Birgit Stiller and Silvia Viola-Kusminsky from MPL.

Quantum computers could become one of the next, major leaps in technology. They should enable to solve complex problems in mathematics and physics where traditional supercomputers would fail due to the computational effort involved. Alternatively, quantum computers can also be used with their strong computing power to break encryption previously considered secure or, in quantum communications, to create new, even more secure encryption methods.

One problem in this quest is, however, the coherent transfer of information at microwave frequencies, the usual scale for wireless networks and superconducting qubits (the backbone of quantum computers) to optical frequencies, the optimal scale for information sharing over long distances.
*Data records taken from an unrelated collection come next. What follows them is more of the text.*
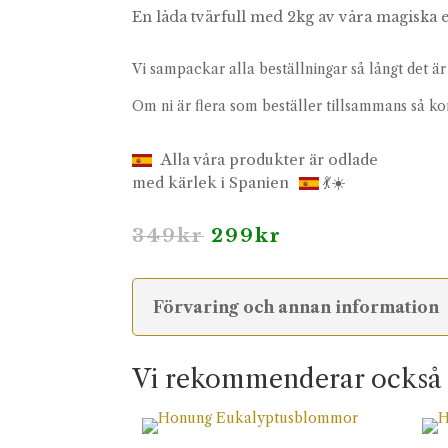
En låda tvärfull med 2kg av våra magiska 
Vi sampackar alla beställningar så långt det är 
Om ni är flera som beställer tillsammans så ko
Alla våra produkter är odlade
med kärlek i Spanien
💃☀️
Det
Det
349
kr
299
kr
ursprungliga
nuvarande
priset
priset
var:
är:
349kr.
299kr.
Förvaring och annan information
Vi rekommenderar också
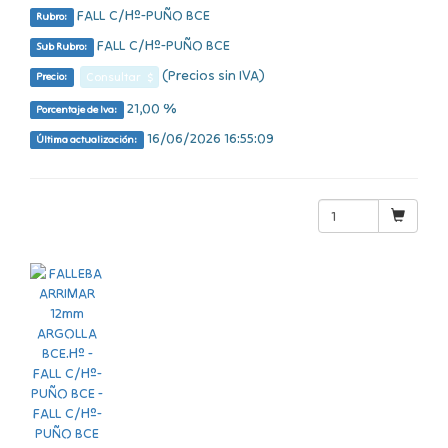
FALL C/Hº-PUÑO BCE
Rubro:
FALL C/Hº-PUÑO BCE
Sub Rubro:
(Precios sin IVA)
Consultar $
Precio:
21,00 %
Porcentaje de Iva:
16/06/2026 16:55:09
Última actualización:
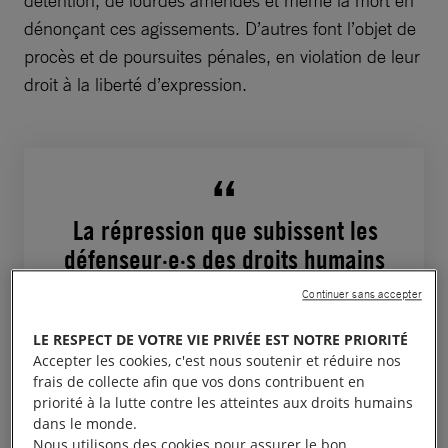
dénonçant ces agissements. D’autres font l’objet de
procès et de poursuites pénales, en violation de leur
droit à la liberté d’expression.
La répression que subissent les
défenseur·e·s des droits humains
qui combattent la corruption en
Continuer sans accepter
Afrique de l’Ouest et du Centre
LE RESPECT DE VOTRE VIE PRIVÉE EST NOTRE PRIORITÉ
est très préoccupante. Ces
Accepter les cookies, c'est nous soutenir et réduire nos
personnes jouent un rôle crucial
frais de collecte afin que vos dons contribuent en
dans la lutte contre la corruption
priorité à la lutte contre les atteintes aux droits humains
dans le monde.
et ainsi dans la défense des
Nous utilisons des cookies pour assurer le bon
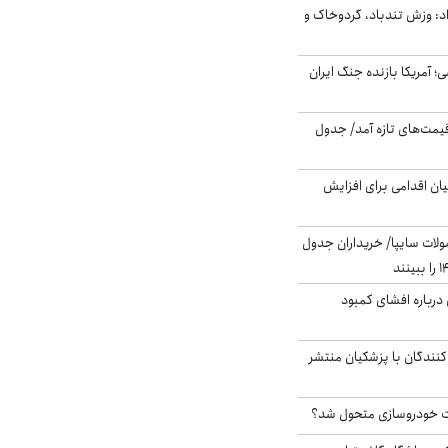
: وزش تندباد، گردوخاک و
 اساسی؛ آمریکا بازنده جنگ ایران
 قیمت‌های تازه آمد/ جدول
ن اقدامی برای افزایش
لات سایپا/ خریداران جدول
درباره افشای کمبود
کنندگان با پزشکیان منتشر
 خودروسازی متحول شد؟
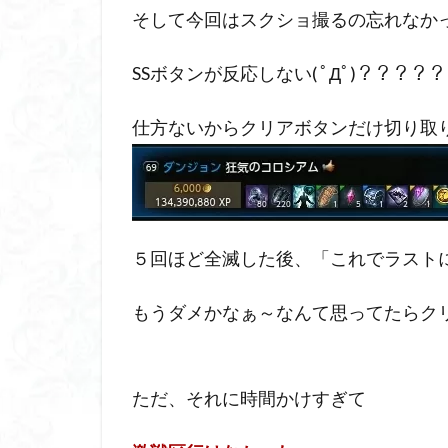
そして今回はスクショ撮るの忘れなか
SSボタンが反応しない( ﾟДﾟ)？？？？？
仕方ないからクリアボタンだけ切り取り(´
５回ほど全滅した後、「これでラスト
もうダメかなぁ～なんて思ってたらク
ただ、それに時間かけすぎて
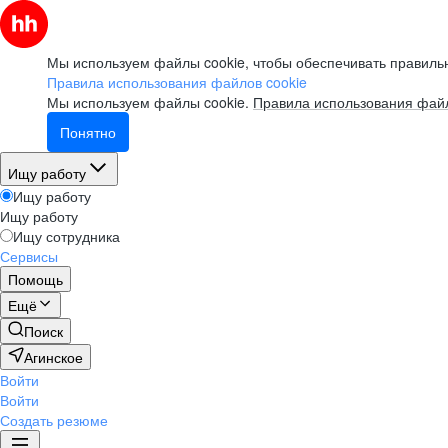
Мы используем файлы cookie, чтобы обеспечивать правильн
Правила использования файлов cookie
Мы используем файлы cookie.
Правила использования файл
Понятно
Ищу работу
Ищу работу
Ищу работу
Ищу сотрудника
Сервисы
Помощь
Ещё
Поиск
Агинское
Войти
Войти
Создать резюме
This is where the "Phase-sensitive Alteration of Light colorAtioN in quadriparTIte Ring cavIties" project (PALANTIRI) comes in. The project, which is funded with 3.3 million by the European Union's Pathfinder Initiative, is intended to help improve the efficiency of coherent transduction for quantum communication and computing. In practice, coherent transduction has so far proved difficult to implement, especially with a high efficiency. The goal of the project group is to combine a team of four – microwaves, acoustic phonons, magnons and optical photons – into a single platform to build a high-efficiency device for quantum transduction. They will create a resonator made of the material yttrium iron garnet, which will enhance the interaction of all four parts with the final goal of a unity conversion rate.

The project combines expertise from seven leading partners, amongst them MPL, represented by research group leaders Birgit Stiller and Silvia Viola-Kusminskiy. Their expertise is experimental optoacoustics (Stiller Research Group) and theoretical optomagnonics (Viola-Kusminskiy Research Group).


Photo (MPL): Birgit Stiller (left) and Silvia Viola-Kusminsky (right).